Now, of course, smoking is different from drinking. Second-hand smoke expelled from smokers can be inhaled by unwitting bystanders. Over the years these bystanders have demanded separate non-smoking sections, and eventually instituted such restrictive regulations. As I said before, I hate smoking and if I were to come to a restaurant that had a sign informing me that the establishment allowed smoking, I would consider going to another establishment. If there are options available, people will take them. Advocates of non-smoking regulations are riding in the same uppity boat as prohibitionists and others who think they know what is right for every single person. Soon, similar trolls will demand that Americans must exercise regularly or face excessive fines. These same trolls will then say, well if you have a guest bedroom you must let a homeless person stay in it for free, or face the aforementioned excessive fines. No one should have the right to tell people what to do with their lives or their businesses (as long as they properly inform customers and employees of potential danger). Its called covering one's ass. If perhaps years down the road, a former employee tries to sue the owner of a then smoke-filled bar, the employer can legally show that the employee signed a contract stating that they were informed they would be working in an environment filled with second-hand smoke.
Its that simple.
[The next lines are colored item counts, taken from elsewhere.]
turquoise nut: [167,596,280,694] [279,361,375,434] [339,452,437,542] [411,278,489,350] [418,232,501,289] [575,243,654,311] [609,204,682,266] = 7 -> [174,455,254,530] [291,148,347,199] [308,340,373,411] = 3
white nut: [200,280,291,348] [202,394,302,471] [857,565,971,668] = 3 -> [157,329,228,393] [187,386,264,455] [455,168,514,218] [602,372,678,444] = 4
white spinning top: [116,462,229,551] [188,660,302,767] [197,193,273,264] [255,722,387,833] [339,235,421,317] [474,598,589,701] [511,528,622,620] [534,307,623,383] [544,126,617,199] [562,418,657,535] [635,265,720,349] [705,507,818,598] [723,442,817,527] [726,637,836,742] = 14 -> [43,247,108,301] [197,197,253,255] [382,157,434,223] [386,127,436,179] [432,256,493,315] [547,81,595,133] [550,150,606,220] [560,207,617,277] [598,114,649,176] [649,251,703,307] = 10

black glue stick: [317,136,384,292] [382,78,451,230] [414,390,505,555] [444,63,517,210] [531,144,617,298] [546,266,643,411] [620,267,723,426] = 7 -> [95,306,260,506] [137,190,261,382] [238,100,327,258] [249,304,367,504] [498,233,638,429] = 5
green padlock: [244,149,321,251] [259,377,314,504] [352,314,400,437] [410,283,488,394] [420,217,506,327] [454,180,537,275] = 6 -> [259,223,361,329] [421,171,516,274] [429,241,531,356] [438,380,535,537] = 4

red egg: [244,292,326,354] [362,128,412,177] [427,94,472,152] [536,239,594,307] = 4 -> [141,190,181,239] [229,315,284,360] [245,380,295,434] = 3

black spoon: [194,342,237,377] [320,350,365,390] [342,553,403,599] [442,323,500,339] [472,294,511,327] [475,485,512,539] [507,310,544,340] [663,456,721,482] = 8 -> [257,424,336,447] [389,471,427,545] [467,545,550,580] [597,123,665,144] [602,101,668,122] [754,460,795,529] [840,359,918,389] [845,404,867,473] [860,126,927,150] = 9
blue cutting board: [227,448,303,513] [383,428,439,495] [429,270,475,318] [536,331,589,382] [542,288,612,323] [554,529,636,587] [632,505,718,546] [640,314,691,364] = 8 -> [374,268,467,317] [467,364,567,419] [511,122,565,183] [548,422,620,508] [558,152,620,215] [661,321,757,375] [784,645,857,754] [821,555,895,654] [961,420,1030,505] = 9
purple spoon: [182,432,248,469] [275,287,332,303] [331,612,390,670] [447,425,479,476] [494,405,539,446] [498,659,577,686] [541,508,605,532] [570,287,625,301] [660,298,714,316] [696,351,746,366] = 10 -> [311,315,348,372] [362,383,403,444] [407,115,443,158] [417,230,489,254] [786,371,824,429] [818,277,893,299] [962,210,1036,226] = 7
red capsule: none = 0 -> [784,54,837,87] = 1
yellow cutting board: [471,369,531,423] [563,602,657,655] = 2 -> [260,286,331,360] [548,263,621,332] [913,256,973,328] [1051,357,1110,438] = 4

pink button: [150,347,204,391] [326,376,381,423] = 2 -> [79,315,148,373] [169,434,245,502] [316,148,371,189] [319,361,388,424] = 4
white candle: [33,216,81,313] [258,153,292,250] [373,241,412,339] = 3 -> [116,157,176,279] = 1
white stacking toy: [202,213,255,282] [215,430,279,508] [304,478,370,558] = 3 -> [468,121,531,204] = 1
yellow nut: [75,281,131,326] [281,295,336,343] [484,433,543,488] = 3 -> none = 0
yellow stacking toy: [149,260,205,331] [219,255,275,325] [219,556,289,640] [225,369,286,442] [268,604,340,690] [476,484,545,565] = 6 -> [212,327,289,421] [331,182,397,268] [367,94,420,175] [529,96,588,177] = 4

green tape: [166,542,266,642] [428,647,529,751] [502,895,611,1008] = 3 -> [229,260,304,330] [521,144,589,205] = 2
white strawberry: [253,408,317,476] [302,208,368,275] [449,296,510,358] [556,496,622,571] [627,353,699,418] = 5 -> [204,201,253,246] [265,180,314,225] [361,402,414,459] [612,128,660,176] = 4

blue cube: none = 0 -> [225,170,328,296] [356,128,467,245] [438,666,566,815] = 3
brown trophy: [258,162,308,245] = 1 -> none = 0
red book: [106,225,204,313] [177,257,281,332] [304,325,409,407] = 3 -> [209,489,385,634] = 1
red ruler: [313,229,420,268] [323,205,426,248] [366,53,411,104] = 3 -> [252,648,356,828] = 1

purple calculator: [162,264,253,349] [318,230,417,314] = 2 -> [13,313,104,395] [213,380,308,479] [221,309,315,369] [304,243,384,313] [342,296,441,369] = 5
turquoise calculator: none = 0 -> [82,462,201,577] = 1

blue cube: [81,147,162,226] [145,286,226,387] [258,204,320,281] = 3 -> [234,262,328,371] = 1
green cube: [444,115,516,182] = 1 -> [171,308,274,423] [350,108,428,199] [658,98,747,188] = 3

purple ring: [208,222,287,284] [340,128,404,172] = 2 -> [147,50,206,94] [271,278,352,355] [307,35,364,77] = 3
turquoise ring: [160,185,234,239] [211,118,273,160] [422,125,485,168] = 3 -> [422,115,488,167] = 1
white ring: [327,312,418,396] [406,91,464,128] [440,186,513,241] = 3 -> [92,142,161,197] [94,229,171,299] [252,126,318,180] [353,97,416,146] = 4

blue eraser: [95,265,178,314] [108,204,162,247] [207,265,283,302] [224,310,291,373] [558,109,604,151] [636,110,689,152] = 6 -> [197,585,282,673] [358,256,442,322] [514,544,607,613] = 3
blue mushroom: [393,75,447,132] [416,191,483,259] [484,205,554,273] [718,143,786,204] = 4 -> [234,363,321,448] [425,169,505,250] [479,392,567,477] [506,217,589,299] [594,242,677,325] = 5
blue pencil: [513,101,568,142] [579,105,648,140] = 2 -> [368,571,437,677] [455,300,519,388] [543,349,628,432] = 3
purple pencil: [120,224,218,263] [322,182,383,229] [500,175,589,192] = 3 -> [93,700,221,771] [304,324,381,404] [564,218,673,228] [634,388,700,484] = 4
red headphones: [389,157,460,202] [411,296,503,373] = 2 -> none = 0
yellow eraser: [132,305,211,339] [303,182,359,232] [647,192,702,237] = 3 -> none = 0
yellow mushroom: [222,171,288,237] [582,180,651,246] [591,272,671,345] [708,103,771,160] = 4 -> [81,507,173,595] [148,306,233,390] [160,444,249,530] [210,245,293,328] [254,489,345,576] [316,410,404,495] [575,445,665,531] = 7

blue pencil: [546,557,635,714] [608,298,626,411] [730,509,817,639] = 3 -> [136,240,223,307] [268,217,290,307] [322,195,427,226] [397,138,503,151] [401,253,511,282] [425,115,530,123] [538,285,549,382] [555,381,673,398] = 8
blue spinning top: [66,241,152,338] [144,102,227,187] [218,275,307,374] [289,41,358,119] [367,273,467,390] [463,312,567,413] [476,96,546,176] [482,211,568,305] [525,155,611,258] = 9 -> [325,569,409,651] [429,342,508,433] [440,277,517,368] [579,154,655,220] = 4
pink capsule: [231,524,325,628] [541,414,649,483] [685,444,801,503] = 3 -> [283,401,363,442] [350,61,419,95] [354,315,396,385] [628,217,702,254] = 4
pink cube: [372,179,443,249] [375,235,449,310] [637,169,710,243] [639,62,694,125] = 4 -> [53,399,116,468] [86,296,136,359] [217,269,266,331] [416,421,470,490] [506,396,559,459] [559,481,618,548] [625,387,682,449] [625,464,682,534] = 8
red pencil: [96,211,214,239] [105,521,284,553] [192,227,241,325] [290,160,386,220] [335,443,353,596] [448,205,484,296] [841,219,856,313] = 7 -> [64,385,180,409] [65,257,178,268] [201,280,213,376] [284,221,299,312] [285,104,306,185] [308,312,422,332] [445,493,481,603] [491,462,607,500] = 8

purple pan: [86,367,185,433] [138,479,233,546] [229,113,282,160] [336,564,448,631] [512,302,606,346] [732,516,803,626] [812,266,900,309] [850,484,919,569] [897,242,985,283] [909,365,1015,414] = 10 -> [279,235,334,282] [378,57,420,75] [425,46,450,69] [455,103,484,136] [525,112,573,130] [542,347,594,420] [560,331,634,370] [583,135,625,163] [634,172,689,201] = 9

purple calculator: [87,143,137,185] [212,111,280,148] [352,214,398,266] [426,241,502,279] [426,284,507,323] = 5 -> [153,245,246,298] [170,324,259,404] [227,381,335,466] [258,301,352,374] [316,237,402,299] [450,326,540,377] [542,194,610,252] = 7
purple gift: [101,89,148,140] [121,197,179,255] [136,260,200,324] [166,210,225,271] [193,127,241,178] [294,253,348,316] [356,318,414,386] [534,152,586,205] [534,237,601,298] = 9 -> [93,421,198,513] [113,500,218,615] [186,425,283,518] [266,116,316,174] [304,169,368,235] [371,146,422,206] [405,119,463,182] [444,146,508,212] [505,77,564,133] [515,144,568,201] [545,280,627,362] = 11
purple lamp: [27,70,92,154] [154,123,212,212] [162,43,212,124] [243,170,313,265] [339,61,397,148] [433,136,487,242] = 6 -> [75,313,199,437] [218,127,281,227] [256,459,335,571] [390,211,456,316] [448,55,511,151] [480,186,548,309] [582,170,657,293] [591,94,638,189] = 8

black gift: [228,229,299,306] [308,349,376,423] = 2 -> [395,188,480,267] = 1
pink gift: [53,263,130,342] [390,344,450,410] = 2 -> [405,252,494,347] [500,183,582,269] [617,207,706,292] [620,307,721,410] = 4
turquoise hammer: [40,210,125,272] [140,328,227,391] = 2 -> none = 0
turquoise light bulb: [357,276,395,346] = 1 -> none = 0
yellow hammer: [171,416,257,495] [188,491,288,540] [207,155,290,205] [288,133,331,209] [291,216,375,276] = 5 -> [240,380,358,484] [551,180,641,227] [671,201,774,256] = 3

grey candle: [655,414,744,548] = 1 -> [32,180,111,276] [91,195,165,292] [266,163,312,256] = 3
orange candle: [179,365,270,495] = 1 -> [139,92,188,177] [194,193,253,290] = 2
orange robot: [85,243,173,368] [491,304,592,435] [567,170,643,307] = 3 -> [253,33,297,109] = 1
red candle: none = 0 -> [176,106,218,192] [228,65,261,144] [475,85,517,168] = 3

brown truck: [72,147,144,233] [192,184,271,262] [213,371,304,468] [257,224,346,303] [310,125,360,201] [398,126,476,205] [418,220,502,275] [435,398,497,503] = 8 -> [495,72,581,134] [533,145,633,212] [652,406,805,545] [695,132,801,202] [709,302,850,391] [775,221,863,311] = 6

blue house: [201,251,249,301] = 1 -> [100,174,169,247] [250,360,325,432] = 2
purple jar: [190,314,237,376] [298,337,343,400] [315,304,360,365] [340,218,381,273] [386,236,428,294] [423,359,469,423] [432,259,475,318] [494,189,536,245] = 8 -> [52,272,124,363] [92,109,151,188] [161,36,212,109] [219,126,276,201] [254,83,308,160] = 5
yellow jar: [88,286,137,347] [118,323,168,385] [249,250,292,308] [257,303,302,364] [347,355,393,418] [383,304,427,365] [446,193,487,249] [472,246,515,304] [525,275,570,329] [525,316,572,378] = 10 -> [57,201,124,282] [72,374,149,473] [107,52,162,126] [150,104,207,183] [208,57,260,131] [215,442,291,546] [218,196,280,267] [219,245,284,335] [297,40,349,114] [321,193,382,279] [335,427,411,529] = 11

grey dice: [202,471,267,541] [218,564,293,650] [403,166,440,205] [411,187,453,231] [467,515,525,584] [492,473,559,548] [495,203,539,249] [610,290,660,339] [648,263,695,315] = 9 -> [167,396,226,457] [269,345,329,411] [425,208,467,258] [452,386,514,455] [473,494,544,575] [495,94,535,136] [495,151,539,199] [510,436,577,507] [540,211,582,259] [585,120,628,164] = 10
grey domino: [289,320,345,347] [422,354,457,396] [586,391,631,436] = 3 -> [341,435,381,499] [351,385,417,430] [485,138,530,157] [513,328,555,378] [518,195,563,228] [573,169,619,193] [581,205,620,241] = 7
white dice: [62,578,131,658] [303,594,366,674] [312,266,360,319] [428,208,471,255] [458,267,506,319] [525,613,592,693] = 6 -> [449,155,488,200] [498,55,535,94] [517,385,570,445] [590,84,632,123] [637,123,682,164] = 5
But apparently, some people have to complicate things by imposing on other people's rights and responsibilities.
And this is what gets to me. This is what wakes me in the night in a cold sweat and a urine filled bed. The fear that someday, someone will come and tell me how to live life or face repercussions wrought by a governing body I support through my taxes. In other words, in this nightmarish dystopian future, I will be paying for my own enslavement. We all will. So next time you complain about a smoke-filled bar, realize that you are there by choice. No one forced you into an environment filled with smoke. And if you spend enough time in smoke-filled bars that you actually contract lung cancer, that is your own problem. Besides, you would have to spend at least thirty years of your life in such bars to actually contract said disease. Wise up you dumbass normies.